Estamos en este mundo no por casualidad. Dios nos creó y nos dio una misión. Y cuando nos encontremos con Él nos pedirá cuentas. A los que nos regaló un esposo (a), hijos, y familia, por ejemplo, nos preguntará qué hicimos con ellos, hasta dónde luchamos por el Amor. Y esto va de la mano con la humildad, porque muchas veces por el orgullo y el egoísmo, cerramos el corazón a grandes maravillas de la vida y terminamos destruyendo sueños, proyectos de vida y sembrando dolor. El hombre humilde, cuando localiza algo malo en su vida puede corregirlo, aunque le duela. El egoísta y el soberbio, al no aceptar, o no ver ese defecto, no puede corregirlo, y se queda con él.

Jesús, fue el ejemplo más grande de humildad. Predicó, hizo milagros, sanó a enfermos, perdonó al pecador, se sentó a la mesa con los fariseos, miró a los ojos a sus traidores. Y realizó miles de cosas más. Siempre pidió silencio ante sus actuaciones, no quiso figurar. No reclamó aplausos ni se ufanó de sus prodigios. Todo lo contrario: al azotarlo, al colocarle una corona de espinas y burlarse de Él, al flagelarlo, al crucificarlo, al ofenderlo y degradarlo a lo más mínimo como ser humano… ante todas estas barbaridades, el Hijo de Dios, únicamente pidió misericordia y perdón para sus enemigos. Que gran modelo de humildad.

Ahora más que nunca entiendo a Pierre Goursat (1914-1992) laico francés fundador de la Comunidad Católica Emmanuel, cuando dijo estas palabras: ¡Tan solo somos unos pobres tipos!

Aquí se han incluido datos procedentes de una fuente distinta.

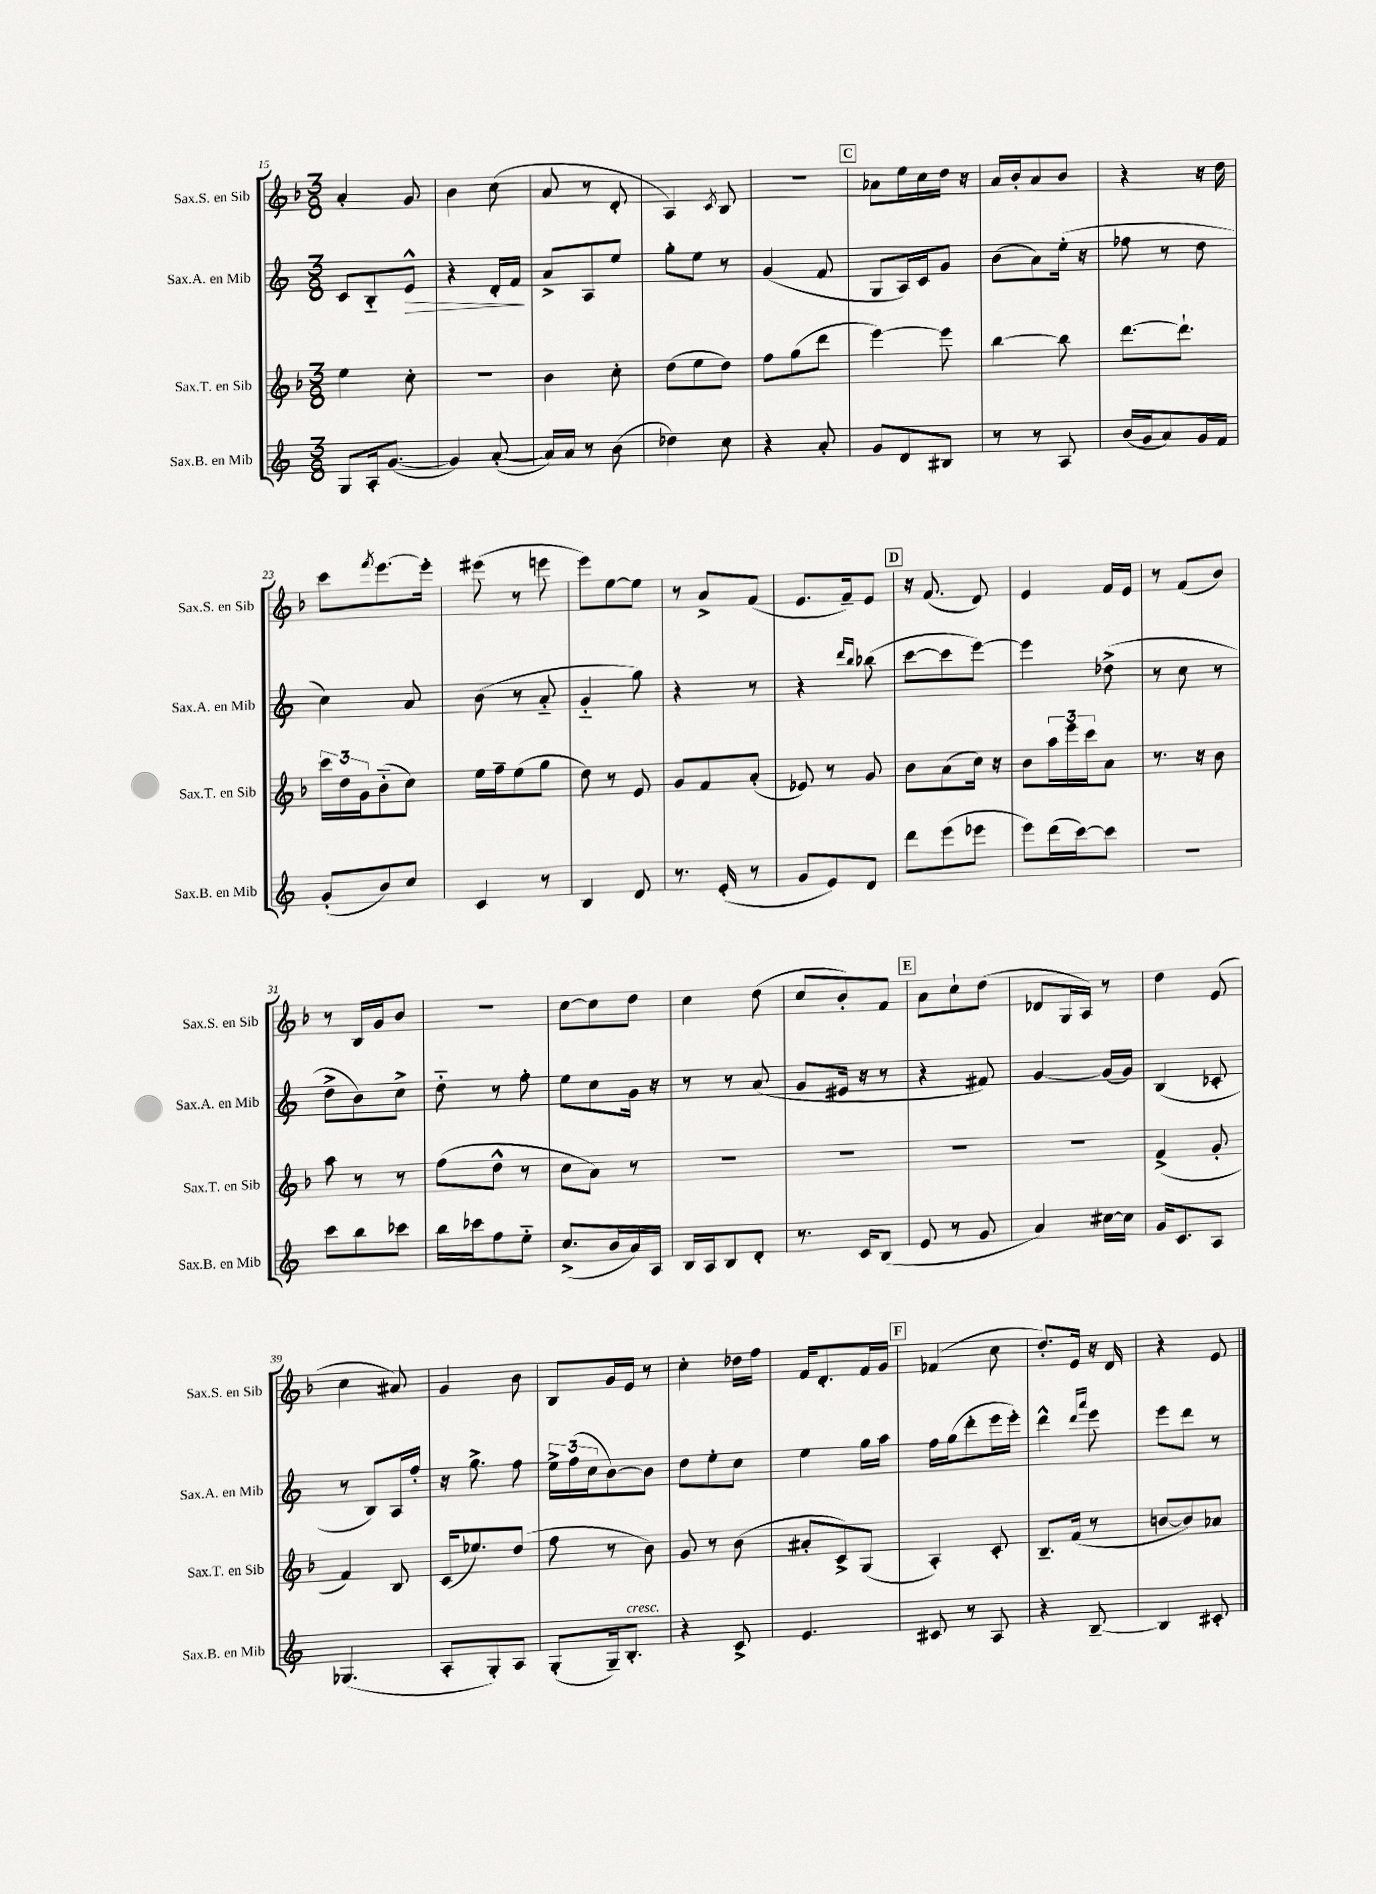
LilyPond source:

<<
\new StaffGroup <<
\new Staff = "s0" \with { instrumentName = "Sax.S. en Sib" shortInstrumentName = "Sax.S. en Sib" } {
    \clef treble \key f \major \numericTimeSignature \time 3/8
    a'4-. g'8 |
    bes'4 c''8( |
    a'8 r8 d'8-. |
    a4) \acciaccatura { c'8 } bes8 |
    R4. |
    \mark \markup { \box "C" } aes'8 e''16 c''16 d''16 r16 |
    a'16 bes'16-. a'8 bes'8 |
    r4 r16 d''16 |
    c'''8 \acciaccatura { f'''8 } e'''8.~ e'''16-. |
    eis'''8( r8 e'''8 |
    e'''8) e''8~ e''8 |
    r8 a'8-> f'8( |
    e'8. f'16--) e'8 |
    \mark \markup { \box "D" } r16 f'8.( d'8) |
    e'4 f'16 e'16 |
    r8 f'8( bes'8) |
    r8 bes16 g'16 bes'8 |
    R4. |
    c''8~ c''8 d''8 |
    c''4 d''8( |
    c''8 bes'8-.) f'8 |
    \mark \markup { \box "E" } a'8 c''8-! d''8( |
    des'8 g16 a16) r8 |
    d''4 e'8( |
    c''4 ais'8) |
    g'4 bes'8 |
    bes8 g'16 e'16 r8 |
    c''4-. des''16 f''16 |
    f'16 d'8.-. f'16 g'16 |
    \mark \markup { \box "F" } fes'4( c''8 |
    d''8.-.) e'16 r16 d'16 |
    r4 e'8 \bar "|." |
}
\new Staff = "s1" \with { instrumentName = "Sax.A. en Mib" shortInstrumentName = "Sax.A. en Mib" } {
    \clef treble \key c \major \numericTimeSignature \time 3/8
    c'8 b8-_ e'8-^\> |
    r4 d'16-. f'16\! |
    a'8-> a8 e''8 |
    g''8-. e''8 r8 |
    g'4( f'8 |
    \mark \markup { \box "C" } g8 a16) c'16 g'8 |
    b'8( a'8) e''16-.( r16 |
    fes''8 r8 d''8 |
    c''4) a'8 |
    b'8( r8 a'8-_ |
    g'4-_ g''8) |
    r4 r8 |
    r4 \grace { d'''16 b''16 } bes''8( |
    \mark \markup { \box "D" } c'''8~ c'''8 e'''8~) |
    e'''4 des''8->( |
    r8 c''8 r8 |
    d''8-> b'8) c''8-> |
    d''8-_ r8 f''8-. |
    e''8 c''8 g'16 r16 |
    r8 r8 a'8( |
    g'8 eis'16 r16 r8 |
    \mark \markup { \box "E" } r4 fis'8) |
    g'4~ g'16( g'16) |
    b4( ces'8-. |
    r8 b8) a16 f''16-. |
    r16 g''8.-> f''8 |
    \tuplet 3/2 { e''16-> f''16( c''16 } b'8~) b'8 |
    d''8 e''8-. c''8 |
    e''4 g''16 a''16 |
    \mark \markup { \box "F" } f''16 g''16( d'''8-. e'''16 e'''16-.) |
    d'''4-^ \grace { d'''16 a'''16 } e'''8 |
    e'''8 d'''8 r8 \bar "|." |
}
\new Staff = "s2" \with { instrumentName = "Sax.T. en Sib" shortInstrumentName = "Sax.T. en Sib" } {
    \clef treble \key f \major \numericTimeSignature \time 3/8
    e''4 c''8-. |
    R4. |
    bes'4 c''8-. |
    d''8( e''8 d''8) |
    f''8 g''8( d'''8 |
    \mark \markup { \box "C" } e'''4~) e'''8 |
    bes''4~ bes''8 |
    d'''8.~ d'''8.-! |
    \tuplet 3/2 { c'''16 d''16 g'16 } bes'8-_( c''8) |
    e''16 f''16-- e''8( g''8 |
    d''8) r8 e'8 |
    g'8 f'8 a'8-.( |
    ees'8) r8 g'8 |
    \mark \markup { \box "D" } bes'8 a'8( c''16) r16 |
    bes'8 \tuplet 3/2 { a''16 e'''16 c'''16 } a'8 |
    r8. r16 bes'8 |
    a''8 r8 r8 |
    f''8( d''8-^ r8 |
    c''8 a'8) r8 |
    R4. |
    R4. |
    \mark \markup { \box "E" } R4. |
    R4. |
    f'4->( g'8-. |
    f'4) bes8 |
    c'16( ees''8.) d''8( |
    f''8 r8 bes'8) |
    g'8 r8 bes'8( |
    ais'8-. c'8->) g8( |
    \mark \markup { \box "F" } a4-.) c'8-. |
    bes8.-- f'16( r8 |
    b'8~ b'8) aes'8 \bar "|." |
}
\new Staff = "s3" \with { instrumentName = "Sax.B. en Mib" shortInstrumentName = "Sax.B. en Mib" } {
    \clef treble \key c \major \numericTimeSignature \time 3/8
    g8 a16-. g'8.~( |
    g'4) a'8~-.( |
    a'16) a'16 r8 b'8( |
    des''4) c''8 |
    r4 a'8-. |
    \mark \markup { \box "C" } g'8 d'8 bis8 |
    r8 r8 a8 |
    b'16( g'16 a'8) g'16 f'16 |
    g'8-.( b'8) c''8 |
    c'4 r8 |
    b4 d'8 |
    r8. e'16-.( r8 |
    g'8 e'8) d'8 |
    \mark \markup { \box "D" } d'''8 e'''8( ees'''8 |
    e'''8) d'''16( c'''16~) c'''8 |
    R4. |
    c'''8 b''8 ces'''8 |
    b''16 ces'''16 f''8 e''8-_ |
    c''8.->( b'16 a'16) a16 |
    b16 a16 b8 d'8-. |
    r8. c'16 b8( |
    \mark \markup { \box "E" } e'8 r8 g'8 |
    a'4) cis''16~ cis''16 |
    g'16 c'8. a8 |
    ges4.( |
    a8-. g8-.) a8 |
    g8-.( g16--) b8.-.^\markup { \italic "cresc." } |
    r4 c'8-> |
    e'4. |
    \mark \markup { \box "F" } cis'8 r8 a8 |
    r4 b8~-- |
    b4 cis'8-. \bar "|." |
}
>>
>>
\layout { \context { \Score currentBarNumber = #15 } }
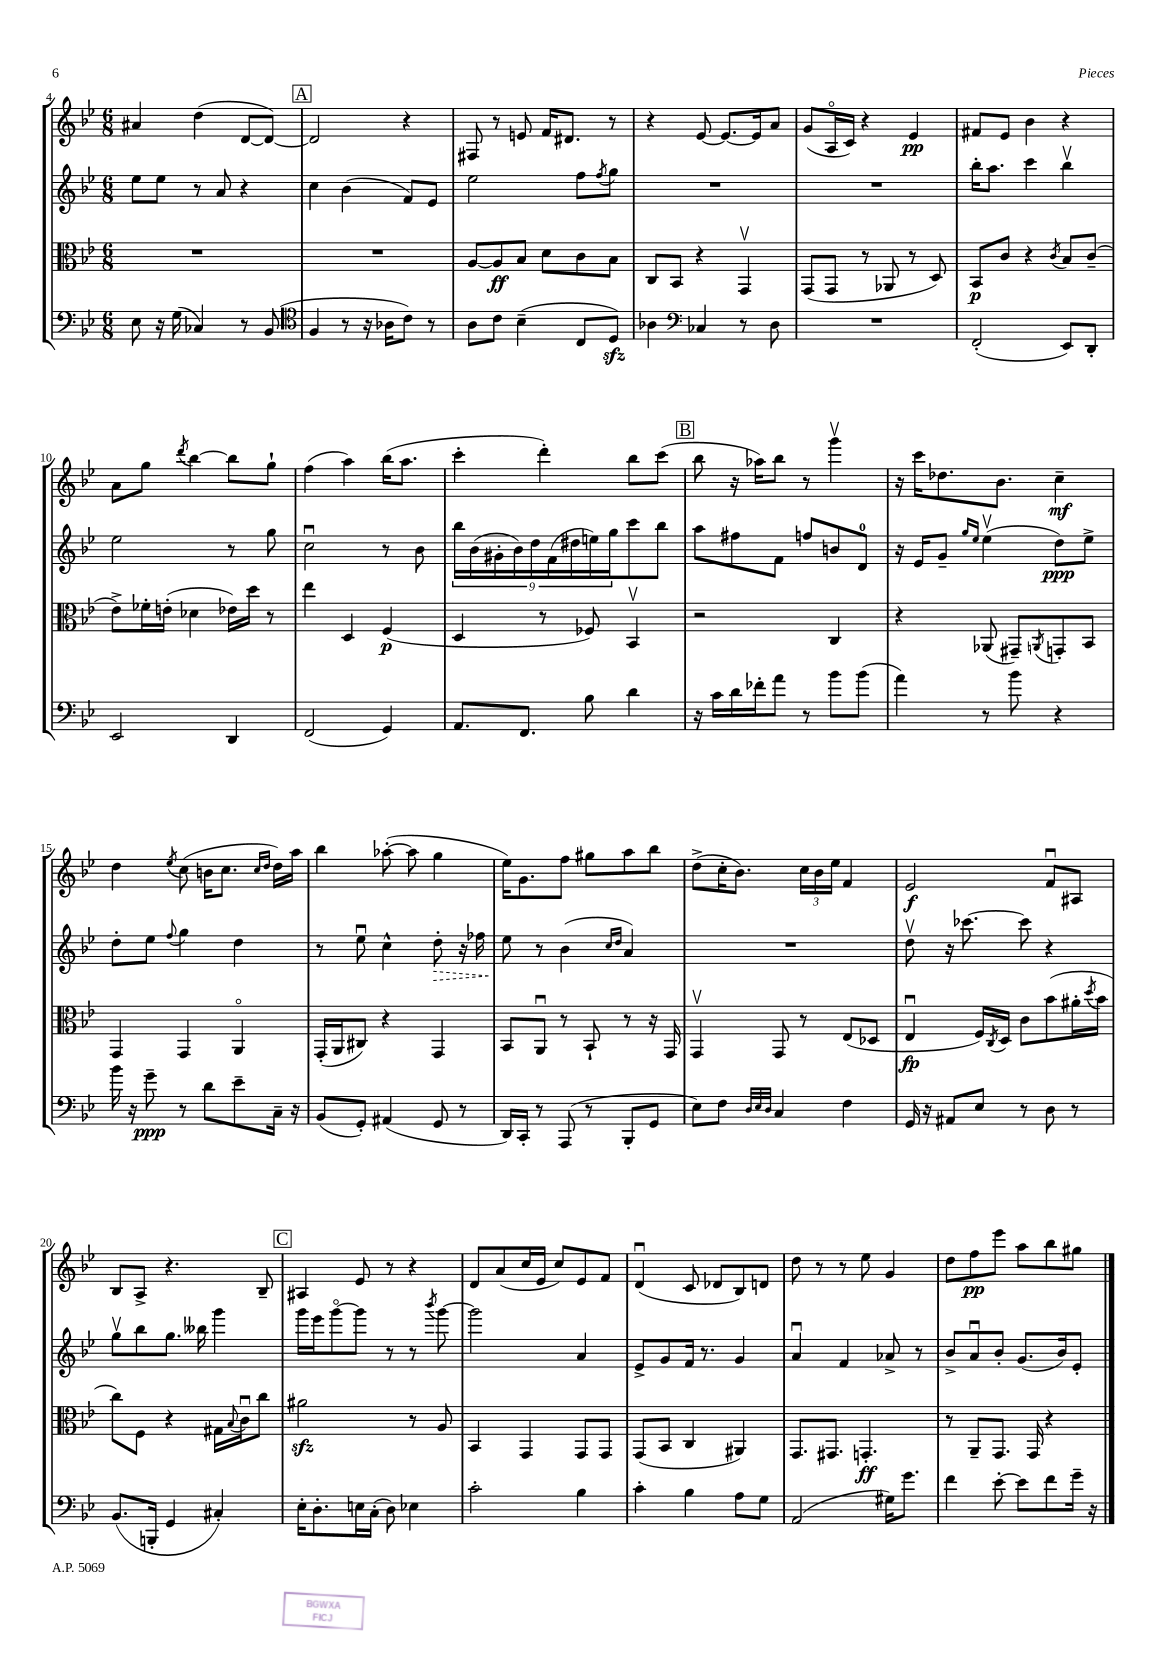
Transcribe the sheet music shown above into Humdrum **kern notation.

**kern	**kern	**kern	**kern
*staff4	*staff3	*staff2	*staff1
*clefF4	*clefC3	*clefG2	*clefG2
*k[b-e-]	*k[b-e-]	*k[b-e-]	*k[b-e-]
*M6/8	*M6/8	*M6/8	*M6/8
8E-\	2.r	8ee-\L	4a#/
16r	.	8ee-\J	.
(16G\	.	.	.
4C-/)	.	8r	(4dd\
.	.	8a/	.
8r	.	4r	[8d/L
(8BB-/	.	.	8d/_J)
=	=	=	=
*clefC4	*	*	*
4F/	2.r	4cc\	2d/]
8r	.	(4b-\	.
16r	.	.	.
16A-\LK	.	.	.
8c\J)	.	8f/L)	4r
8r	.	8e-/J	.
=	=	=	=
8A\L	[8A/L	2ee-\	8F#/
8c\J	8A/]	.	8r
(4B-~\	8B-/J	.	8e/
.	8d\L	.	16f/LK
.	.	.	8.d#/J
8C/L	8c\	8ff\L	.
.	.	8qff/	.
8D/J)	8B-\J	8gg\J	8r
=	=	=	=
4A-\	8C/L	2.r	4r
.	8BB-/J	.	.
*clefF4	*	*	*
4C-/	4r	.	[8e-/
.	.	.	8.e-/_L
8r	4GGv/	.	.
.	.	.	16e-/]k
8D\	.	.	8a/J
=	=	=	=
2.r	(8GG/L	2.r	(8g/L
.	8GG/J	.	16Ao/L
.	.	.	16c/JJ)
.	8r	.	4r
.	8AA-/	.	.
.	8r	.	4e-/
.	8D/)	.	.
=	=	=	=
(2FF'/	8BB-/L	16bb-'\LK	8f#/L
.	.	8.aa\J	.
.	8c/J	.	8e-/J
.	4r	4ccc\	4b-\
.	8qc/	.	.
8EE-/L)	8B-/L	4bb-v\	4r
8DD'/J	(8c~/J	.	.
=	=	=	=
2EE-/	8e-^\L)	2ee-\	8a\L
.	16f-'\L	.	8gg\J
.	(16e'\JJ	.	.
.	.	.	8qddd/
.	4d-\	.	[4bb-\
4DD/	16e-\LL)	8r	8bb-\]L
.	16dd\JJ	.	.
.	8r	8gg\	8gg`\J
=	=	=	=
(2FF/	4ee-\	2ccu\	(4ff\
.	4D/	.	4aa\)
4GG/)	(4F/	8r	(16bb-\LK
.	.	.	8.aa\J
.	.	8b-\	.
=	=	=	=
8.AA/L	4D/	18bb-\LL	4ccc'\
.	.	(18b-\	.
.	.	18g#'\	.
.	.	18b-\)	.
8.FF/J	.	.	.
.	.	18dd\	.
.	8r	.	4ddd'\)
.	.	(18f\	.
.	.	18dd#\	.
8B-\	8F-/)	.	.
.	.	18ee\)	.
.	.	18gg\J	.
4d\	4BB-v/	8ccc\	8bb-\L
.	.	8bb-\J	(8ccc\J
=	=	=	=
16r	2r	8aa\L	8bb-\
16c\LL	.	.	.
16d\	.	8ff#\	16r
16f-'\J	.	.	16aa-\LK)
8a\J	.	8f\J	8bb-\J
8r	.	8ff/L	8r
8b-\L	4C/	8b/	4gggv\
(8b-\J	.	8d/J	.
=	=	=	=
4a\)	4r	16r	16r
.	.	16e-/LK	16ccc\LK
.	.	8g~/J	8.dd-\
.	.	16qqgg/LL	.
.	.	16qqee-/JJ	.
8r	(8AA-/	(4ee-v\	.
.	.	.	8.b-\J
8b-\	8GG#~/L)	.	.
.	8qAA/	.	.
4r	8GG'/	8dd\L)	4cc~\
.	8BB-/J	8ee-^\J	.
=	=	=	=
16b-\	4GG/	8dd'\L	4dd\
16r	.	.	.
8g~\	.	8ee-\J	.
.	.	8qqff/	8qee-/
8r	4GG/	4gg\	(8cc\
8d\L	.	.	16b\LK
.	.	.	8.cc\J
8e-~\	4AAo/	4dd\	.
.	.	.	16qqcc/LL
.	.	.	16qqdd/JJ
16C~\Jk	.	.	16dd\LL)
16r	.	.	16aa\JJ
=	=	=	=
(8BB-/L	(16GG'/LL	8r	4bb-\
.	16AA/J	.	.
8GG'/J)	8C#/J)	8ee-u\	.
(4AA#/	4r	4cc^^\	([8aa-'\
.	.	.	8aa-\]
8GG/	4GG/	8dd'\	4gg\
8r	.	16r	.
.	.	16ff-\	.
=	=	=	=
16DD/LL)	8BB-/L	8ee-\	16ee-\LK)
16CC'/JJ	.	.	8.g\
8r	8AAu/J	8r	.
(8AAA/	8r	(4b-\	8ff\J
8r	8BB-`/	.	8gg#\L
.	.	16qqcc/LL	.
.	.	16qqdd/JJ	.
8BBB-'/L	8r	4a/)	8aa\
8GG/J	16r	.	8bb-\J
.	16GG/	.	.
=	=	=	=
8E-\L)	4GGv/	2.r	(8dd^\L
8F\J	.	.	16cc'\K
.	.	.	8.b-\J)
32qqD/LLL	.	.	.
32qqE-/	.	.	.
32qqD/JJJ	.	.	.
4C/	8GG/	.	.
.	8r	.	24cc\LL
.	.	.	24b-\
.	.	.	24ee-\JJ
4F\	(8E-/L	.	4f/
.	8D-/J	.	.
=	=	=	=
16GG/	4E-u/	8ddv\	2e-/
16r	.	.	.
8AA#/L	.	16r	.
.	.	[8.ccc-\	.
8E-/J	16F/LL)	.	.
.	8qC/	.	.
.	16D/JJ	.	.
8r	8c\L	8ccc-\]	.
8D\	(8b-\	4r	8fu/L
8r	16a#'\L	.	8A#/J
.	8qdd/	.	.
.	16b-\JJ	.	.
=	=	=	=
(8.BB-/L	8cc\L)	8ggv\L	8B-/L
.	8F\J	8bb-\	8A^/J
16BBB'/Jk	.	.	.
4GG/	4r	8.gg\J	4.r
.	.	16bb--\	.
4C#'/)	16G#\LL	4ggg\	.
.	8qqB-/	.	.
.	16cu\J	.	.
.	8cc\J	.	8B-~/
=	=	=	=
16E-'\LK	2a#\	16ggg\LL	4A#/
8.D'\	.	16eee-\J	.
.	.	[8gggo\	.
16E\L	.	8ggg\]J	8e-/
(16C'\JJ	.	.	.
8D\)	.	8r	8r
4E-\	8r	8r	4r
.	.	8qbbb-/	.
.	8A/	[8ggg\	.
=	=	=	=
2c'\	4BB-/	2ggg\]	8d/L
.	.	.	(8a/
.	4GG/	.	16cc/L
.	.	.	16e-/JJ
.	.	.	8cc/L)
4B-\	8GG/L	4a/	8e-/
.	8GG/J	.	8f/J
=	=	=	=
4c'\	(8GG/L	8e-^/L	(4du/
.	8BB-/J	8g/	.
4B-\	4C/	16f/Jk	8c/
.	.	8.r	.
.	.	.	8d-/L
8A\L	4AA#/)	4g/	8B-/)
8G\J	.	.	8d/J
=	=	=	=
(2AA/	8.GG/L	4au/	8dd\
.	.	.	8r
.	8.GG#/J	.	.
.	.	4f/	8r
.	4.GG'/	.	8ee-\
16G#\LK)	.	8a-^/	4g/
8.g\J	.	.	.
.	.	8r	.
=	=	=	=
4f\	8r	8b-^/L	8dd\L
.	8AA~/L	8au/	8ff\
[8e-'\	8.GG/J	8b-'/J	8eee-\J
8e-\]L	.	(8.g/L	8aa\L
.	16GG/	.	.
8f\	4r	.	8bb-\
.	.	16b-/k)	.
16g~\Jk	.	8e-'/J	8gg#\J
16r	.	.	.
==	==	==	==
*-	*-	*-	*-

Y, que pobres somos. Cuando nos tocan nuestro ego, nos descomponemos. Cuando nos equivocamos y no lo aceptamos, gritamos y nos desesperamos y nos cuesta reconocer el error. Cuando el orgullo sobre pasa cualquier realidad y la soberbia nos aparta de la Luz, somos unos pobres seres humanos.

"El grado más perfecto de humildad es complacerse en los menosprecios y humillaciones. Vale más delante de Dios un menosprecio sufrido pacientemente por su Amor, que mil ayunos y mil disciplinas." (San Francisco de Sales).

De la humildad no se acabaría de hablar jamás. La humildad abre puertas, pero sobre todo, transforma vidas y corazones. A través de la humildad podemos encontrar el verdadero Amor, el Amor que realmente vale la pena, el Amor más grande que está sobre todas las cosas, el auténtico, el real, el Amor de Dios.